I love winter for about twenty minutes and then I long for spring.
Around fifteen years ago, give or take, it dawned on me that I could no longer handle a freshly cut, or even lot cut, Christmas tree. It was too messy, too heavy, all the too’s that said, go forth and buy and artificial tree. At the time, I remember looking at a 7 ft. tall Christmas tree at the exorbitant cost of $79 and debating its worth. I bought it and hauled it home where it has stood proud and well decorated, gracing the Christmas holidays.
A Christmas or two ago, my two middle grandsons — just entering their teens and sprouting like weeds — stood silently in front of my tree. Then, they turned in unison and announced with all the wisdom of 13 year olds, Grandma, when we were young, your tree seemed enormous and so tall. But now….”
With that, a wee bit of Christmas magic simply evaporated into the pine and cinnamon scented air.
In the midst of this last move, I took a critical look at the tree. It was old and tired — of course, so am I — but, it was a tree and it was time. So, the tree and I parted ways without so much as a tear.
Now, as daylight savings time is no longer and the darkness of winter has closed in all too quickly, I am in search of a new Christmas tree. But, 15 years older, I am well aware that I can no longer lug 80 lb trees around and set them up, even if they’re artificial and look like the real thing.
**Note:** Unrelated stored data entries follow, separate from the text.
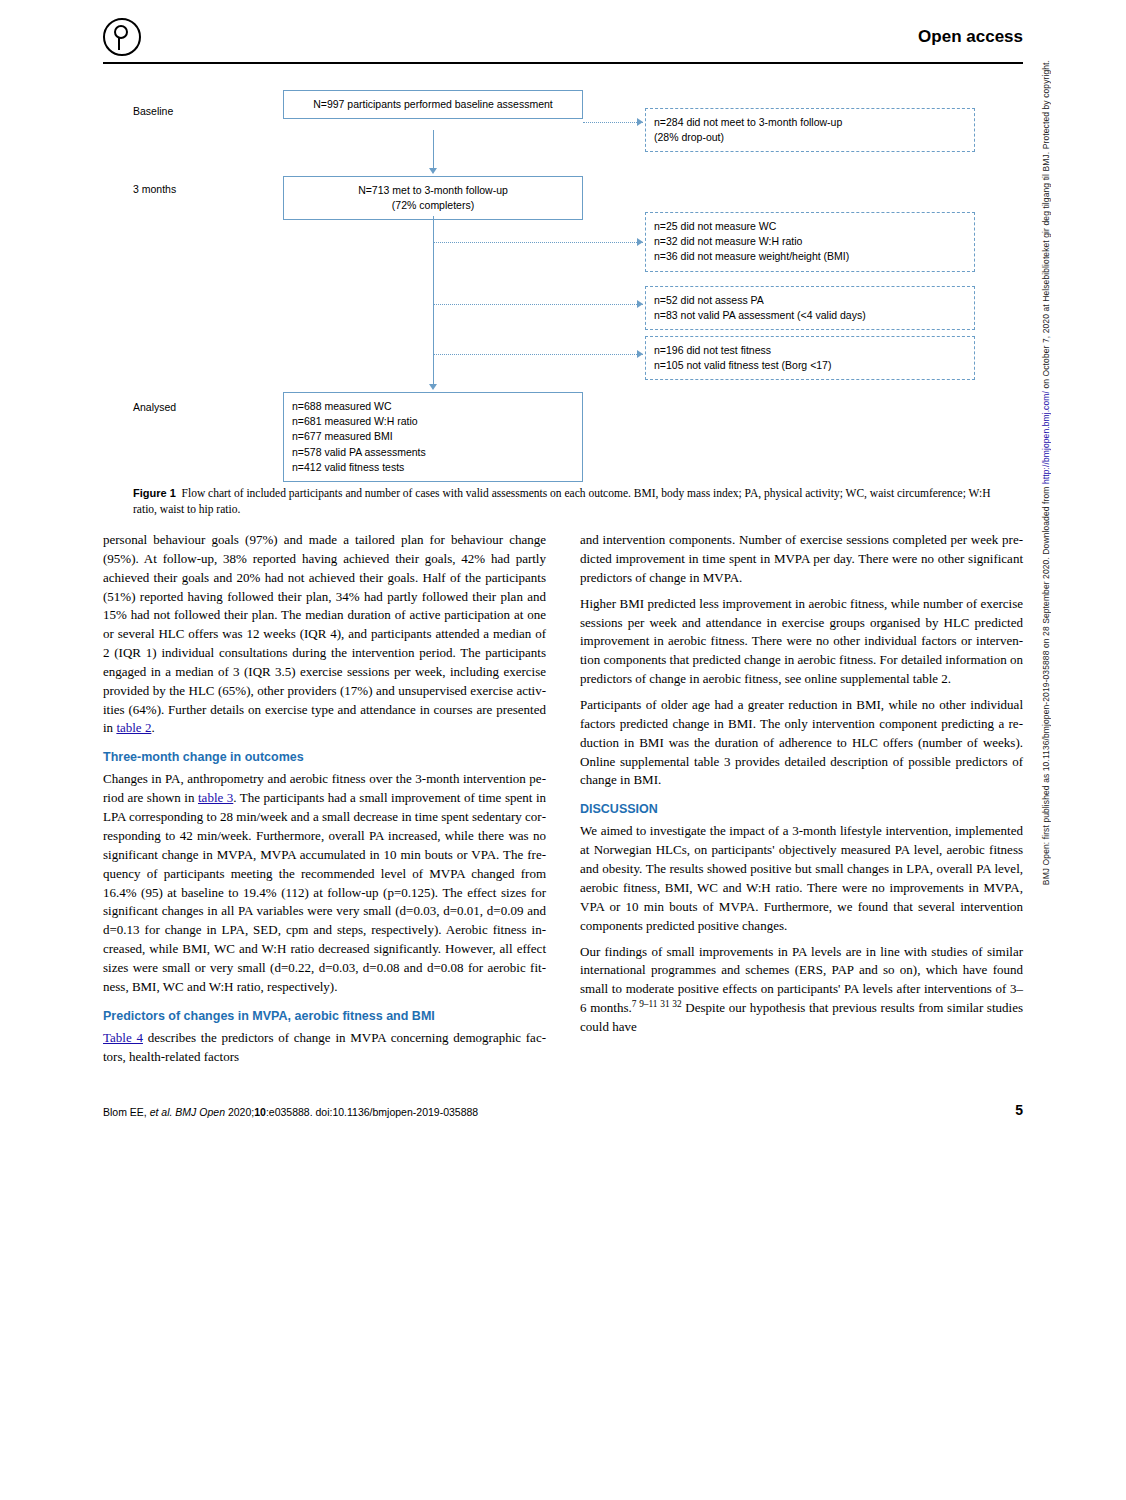BMJ Open: first published as 10.1136/bmjopen-2019-035888 on 28 September 2020. Downloaded from http://bmjopen.bmj.com/ on October 7, 2020 at Helsebiblioteket gir deg tilgang til BMJ. Protected by copyright.
Open access
Baseline
3 months
Analysed
N=997 participants performed baseline assessment
N=713 met to 3-month follow-up
(72% completers)
n=284 did not meet to 3-month follow-up
(28% drop-out)
n=25 did not measure WC
n=32 did not measure W:H ratio
n=36 did not measure weight/height (BMI)
n=52 did not assess PA
n=83 not valid PA assessment (<4 valid days)
n=196 did not test fitness
n=105 not valid fitness test (Borg <17)
n=688 measured WC
n=681 measured W:H ratio
n=677 measured BMI
n=578 valid PA assessments
n=412 valid fitness tests
Figure 1 Flow chart of included participants and number of cases with valid assessments on each outcome. BMI, body mass index; PA, physical activity; WC, waist circumference; W:H ratio, waist to hip ratio.
personal behaviour goals (97%) and made a tailored plan for behaviour change (95%). At follow-up, 38% reported having achieved their goals, 42% had partly achieved their goals and 20% had not achieved their goals. Half of the participants (51%) reported having followed their plan, 34% had partly followed their plan and 15% had not followed their plan. The median duration of active participation at one or several HLC offers was 12 weeks (IQR 4), and participants attended a median of 2 (IQR 1) individual consultations during the intervention period. The participants engaged in a median of 3 (IQR 3.5) exercise sessions per week, including exercise provided by the HLC (65%), other providers (17%) and unsupervised exercise activities (64%). Further details on exercise type and attendance in courses are presented in table 2.
Three-month change in outcomes
Changes in PA, anthropometry and aerobic fitness over the 3-month intervention period are shown in table 3. The participants had a small improvement of time spent in LPA corresponding to 28 min/week and a small decrease in time spent sedentary corresponding to 42 min/week. Furthermore, overall PA increased, while there was no significant change in MVPA, MVPA accumulated in 10 min bouts or VPA. The frequency of participants meeting the recommended level of MVPA changed from 16.4% (95) at baseline to 19.4% (112) at follow-up (p=0.125). The effect sizes for significant changes in all PA variables were very small (d=0.03, d=0.01, d=0.09 and d=0.13 for change in LPA, SED, cpm and steps, respectively). Aerobic fitness increased, while BMI, WC and W:H ratio decreased significantly. However, all effect sizes were small or very small (d=0.22, d=0.03, d=0.08 and d=0.08 for aerobic fitness, BMI, WC and W:H ratio, respectively).
Predictors of changes in MVPA, aerobic fitness and BMI
Table 4 describes the predictors of change in MVPA concerning demographic factors, health-related factors
and intervention components. Number of exercise sessions completed per week predicted improvement in time spent in MVPA per day. There were no other significant predictors of change in MVPA.
Higher BMI predicted less improvement in aerobic fitness, while number of exercise sessions per week and attendance in exercise groups organised by HLC predicted improvement in aerobic fitness. There were no other individual factors or intervention components that predicted change in aerobic fitness. For detailed information on predictors of change in aerobic fitness, see online supplemental table 2.
Participants of older age had a greater reduction in BMI, while no other individual factors predicted change in BMI. The only intervention component predicting a reduction in BMI was the duration of adherence to HLC offers (number of weeks). Online supplemental table 3 provides detailed description of possible predictors of change in BMI.
Discussion
We aimed to investigate the impact of a 3-month lifestyle intervention, implemented at Norwegian HLCs, on participants' objectively measured PA level, aerobic fitness and obesity. The results showed positive but small changes in LPA, overall PA level, aerobic fitness, BMI, WC and W:H ratio. There were no improvements in MVPA, VPA or 10 min bouts of MVPA. Furthermore, we found that several intervention components predicted positive changes.
Our findings of small improvements in PA levels are in line with studies of similar international programmes and schemes (ERS, PAP and so on), which have found small to moderate positive effects on participants' PA levels after interventions of 3–6 months.7 9–11 31 32 Despite our hypothesis that previous results from similar studies could have
Blom EE, et al. BMJ Open 2020;10:e035888. doi:10.1136/bmjopen-2019-035888
5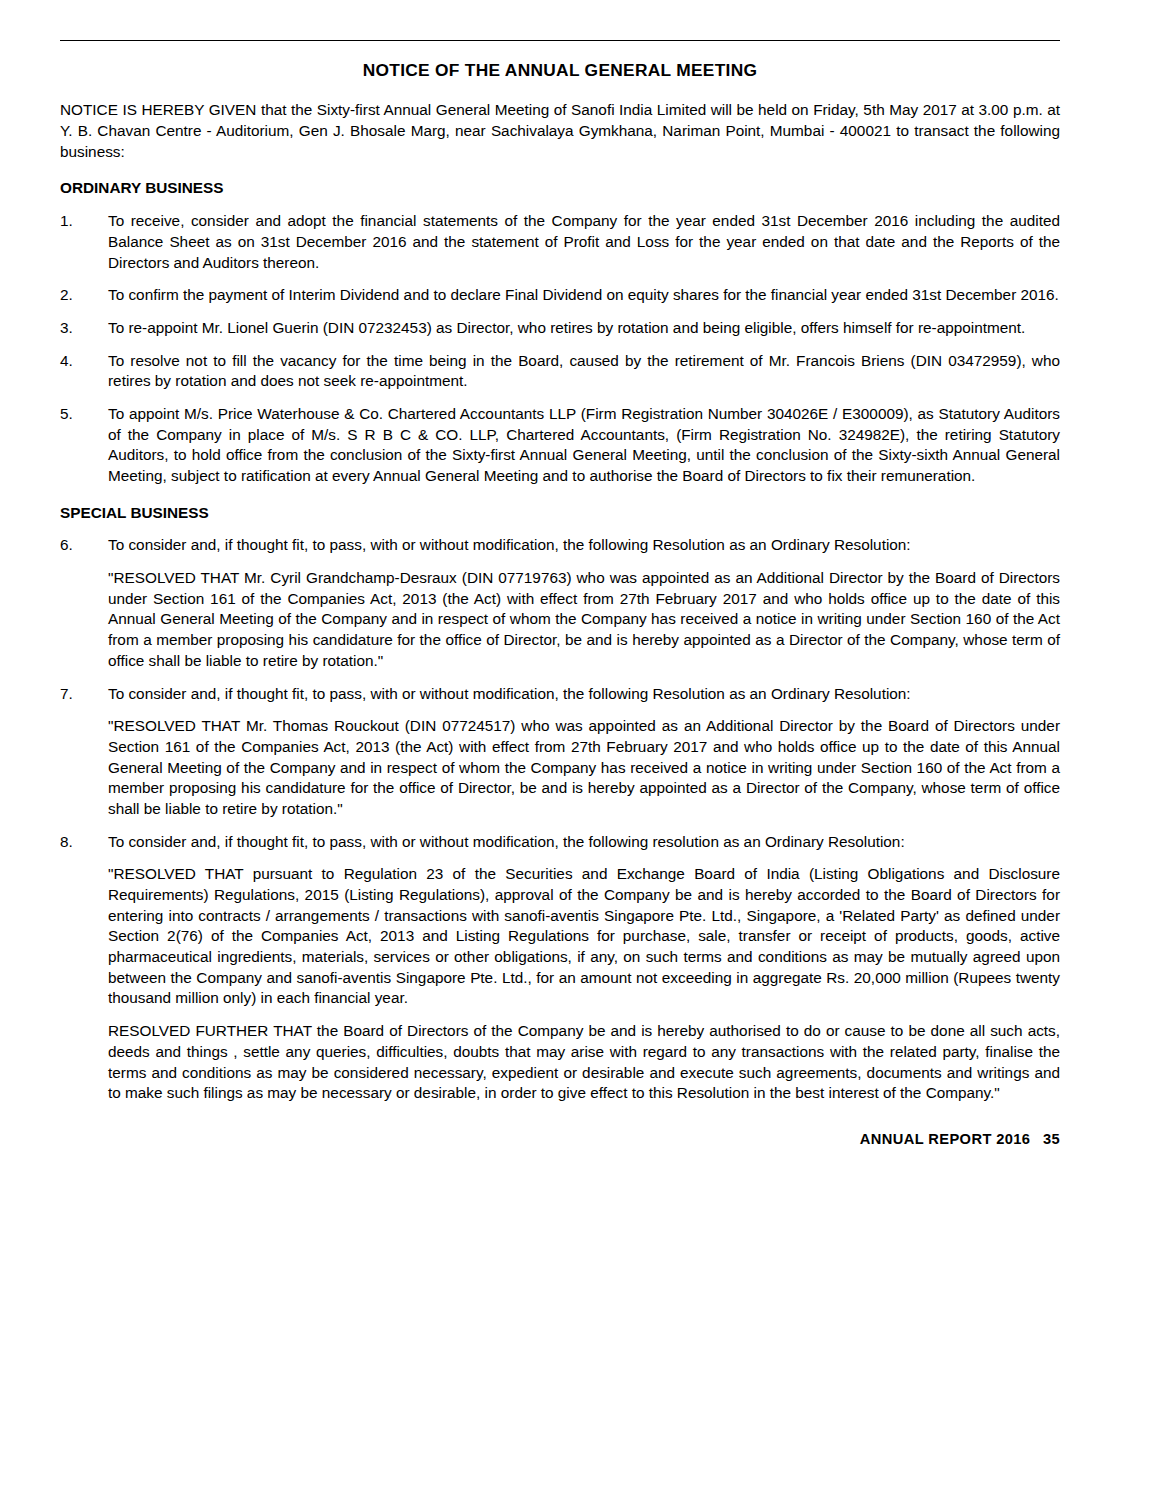NOTICE OF THE ANNUAL GENERAL MEETING
NOTICE IS HEREBY GIVEN that the Sixty-first Annual General Meeting of Sanofi India Limited will be held on Friday, 5th May 2017 at 3.00 p.m. at Y. B. Chavan Centre - Auditorium, Gen J. Bhosale Marg, near Sachivalaya Gymkhana, Nariman Point, Mumbai - 400021 to transact the following business:
ORDINARY BUSINESS
1.
To receive, consider and adopt the financial statements of the Company for the year ended 31st December 2016 including the audited Balance Sheet as on 31st December 2016 and the statement of Profit and Loss for the year ended on that date and the Reports of the Directors and Auditors thereon.
2.
To confirm the payment of Interim Dividend and to declare Final Dividend on equity shares for the financial year ended 31st December 2016.
3.
To re-appoint Mr. Lionel Guerin (DIN 07232453) as Director, who retires by rotation and being eligible, offers himself for re-appointment.
4.
To resolve not to fill the vacancy for the time being in the Board, caused by the retirement of Mr. Francois Briens (DIN 03472959), who retires by rotation and does not seek re-appointment.
5.
To appoint M/s. Price Waterhouse & Co. Chartered Accountants LLP (Firm Registration Number 304026E / E300009), as Statutory Auditors of the Company in place of M/s. S R B C & CO. LLP, Chartered Accountants, (Firm Registration No. 324982E), the retiring Statutory Auditors, to hold office from the conclusion of the Sixty-first Annual General Meeting, until the conclusion of the Sixty-sixth Annual General Meeting, subject to ratification at every Annual General Meeting and to authorise the Board of Directors to fix their remuneration.
SPECIAL BUSINESS
6.
To consider and, if thought fit, to pass, with or without modification, the following Resolution as an Ordinary Resolution:
"RESOLVED THAT Mr. Cyril Grandchamp-Desraux (DIN 07719763) who was appointed as an Additional Director by the Board of Directors under Section 161 of the Companies Act, 2013 (the Act) with effect from 27th February 2017 and who holds office up to the date of this Annual General Meeting of the Company and in respect of whom the Company has received a notice in writing under Section 160 of the Act from a member proposing his candidature for the office of Director, be and is hereby appointed as a Director of the Company, whose term of office shall be liable to retire by rotation."
7.
To consider and, if thought fit, to pass, with or without modification, the following Resolution as an Ordinary Resolution:
"RESOLVED THAT Mr. Thomas Rouckout (DIN 07724517) who was appointed as an Additional Director by the Board of Directors under Section 161 of the Companies Act, 2013 (the Act) with effect from 27th February 2017 and who holds office up to the date of this Annual General Meeting of the Company and in respect of whom the Company has received a notice in writing under Section 160 of the Act from a member proposing his candidature for the office of Director, be and is hereby appointed as a Director of the Company, whose term of office shall be liable to retire by rotation."
8.
To consider and, if thought fit, to pass, with or without modification, the following resolution as an Ordinary Resolution:
"RESOLVED THAT pursuant to Regulation 23 of the Securities and Exchange Board of India (Listing Obligations and Disclosure Requirements) Regulations, 2015 (Listing Regulations), approval of the Company be and is hereby accorded to the Board of Directors for entering into contracts / arrangements / transactions with sanofi-aventis Singapore Pte. Ltd., Singapore, a 'Related Party' as defined under Section 2(76) of the Companies Act, 2013 and Listing Regulations for purchase, sale, transfer or receipt of products, goods, active pharmaceutical ingredients, materials, services or other obligations, if any, on such terms and conditions as may be mutually agreed upon between the Company and sanofi-aventis Singapore Pte. Ltd., for an amount not exceeding in aggregate Rs. 20,000 million (Rupees twenty thousand million only) in each financial year.
RESOLVED FURTHER THAT the Board of Directors of the Company be and is hereby authorised to do or cause to be done all such acts, deeds and things , settle any queries, difficulties, doubts that may arise with regard to any transactions with the related party, finalise the terms and conditions as may be considered necessary, expedient or desirable and execute such agreements, documents and writings and to make such filings as may be necessary or desirable, in order to give effect to this Resolution in the best interest of the Company."
ANNUAL REPORT 2016 35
My old neighbor, who is now my new neighbor in one of those ironies of moving — except she’s still much younger in years — purchased an artificial tree last year that is very beautiful. Armed with iphone photos of the box and label, I went in search of the tree. It looked a whole lot better in her home than the Lowe’s forest and I quickly realized that it was still going to be a challenge to set up.
Thank goodness for Goggle — how did we function pre-goggle, internet and smart phones? — and there is an encyclopedia worth of information regarding artificial Christmas trees. I narrowed down my selection and, as luck would have it, there was an artificial tree farm in the bay area in addition to their online farm. I decided to make the three hour trek down to the farm.
Who knew there were so many choices? Vermont, Colorado, Stratford, Norway, Blue and Red Spruces; Balsam, Frasier, Douglas Firs; Pines, Redwoods — the choices were overwhelming. It was akin to walking down a hundred cereal aisles of the local supermarket, except this time I couldn’t just zero in on the old fashion oatmeal.
I walked up and down the rows of trees, tall trees, short trees, narrow trees, wide trees, trees with led lights, warm lights, clear lights, multi-color lights and the newest tree, the tree that rolls in on wheels and then just flips into place. It really does flip. I flipped it. A flippen’ tree.
This was not your Charlie Brown Christmas tree lot. Far too many choices, and, no, I still haven’t made up my mind.